Vettorato: “Traguardo frutto dell’impegno comune”

“Il rientro in classe di ragazze e ragazzi – ha sottolineato Vettorato – rappresenta un forte segnale di speranza da diffondere a tutta la collettività, alle prese con questo lungo e difficile periodo legato alla pandemia. La scuola in presenza è fatta di socialità e normalità e il traguardo che abbiamo raggiunto in Alto Adige è il frutto di un grande lavoro di condivisione con le tre intendenze scolastiche, i dirigenti scolastici e i Comuni, con i quali in questi mesi abbiamo continuato a lavorare a stretto contatto verso un ritorno della didattica in presenza“. Nelle scuole in lingua italiana, il limite del 75% in presenza potrà essere modulato dal singolo istituto. Previsti ingressi scaglionati alla mattina, dalle 7.40 alle 8.40 “al fine soprattutto di evitare assembramenti nelle zone ad alta densità scolastica” ha evidenziato Vettorato. In concomitanza con la ripartenza in presenza nelle scuole, proseguirà in tutti gli istituti di ordine e grado l’attività di monitoraggio settimanale su base volontaria, per rilevare eventuali nuovi casi di positività al Covid-19. Ad essere coinvolti, attraverso un test antigenico settimanale, saranno 900 insegnanti e 300 studenti. “L’obiettivo – conclude Vettorato – è quello di garantire il coinvolgimento, graduale, di tutti gli istituti sul territorio”.

Achammer: “Il ritorno sui banchi è fondamentale”
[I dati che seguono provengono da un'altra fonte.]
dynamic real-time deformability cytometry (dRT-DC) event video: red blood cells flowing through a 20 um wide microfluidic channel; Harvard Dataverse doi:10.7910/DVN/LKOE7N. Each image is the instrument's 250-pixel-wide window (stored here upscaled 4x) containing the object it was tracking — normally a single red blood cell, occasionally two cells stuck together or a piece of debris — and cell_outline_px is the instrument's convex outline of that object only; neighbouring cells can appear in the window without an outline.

Anche per le scuole superiori in lingua tedesca si partirà con il 75% delle lezioni in presenza dal 7 gennaio. “Sono due le ragioni per cui le lezioni in presenza sono particolarmente importanti – ha precisato Achammer – innanzitutto perché, specialmente per le classi conclusive del ciclo di studi, sia garantita l’acquisizione delle nozioni e dei concetti fondamentali da parte degli studenti, e non da ultimo anche perché le lezioni in presenza e i rapporti sociali ad esse legati sono fondamentali per l’equilibrio psichico e fisico degli studenti”. Achammer, ha riservato una riflessione in particolare alla fascia degli studenti di età compresa fra 14 e 18 anni per i quali si sente la differenza forte fra le lezioni a distanza e quelle in presenza. La decisione di tornare alla scuola in presenza “è stata necessaria e coraggiosa” hanno tenuto a sottolineare gli assessori, che hanno rimarcato la necessità di rispettare rigorosamente le norme e le regole stabilite quali le entrate scaglionate, l’obbligo di mascherina e gli screening di docenti e studenti. Anche la scuola ladina torna alle lezioni in presenza al 75% dal 7 gennaio. Si tratta di 395 studenti in tutto. “Le lezioni a distanza sono state sinora condotte con grande professionalità da docenti e direzioni scolastiche, con il fondamentale aiuto dei genitori. Ma ora l’impegno dev’essere quello di garantire fino alla fine dell’anno la didattica in presenza grazie alle misure che abbiamo adottato per garantire la sicurezza a tutti i livelli” ha concluso l’assessore Alfreider.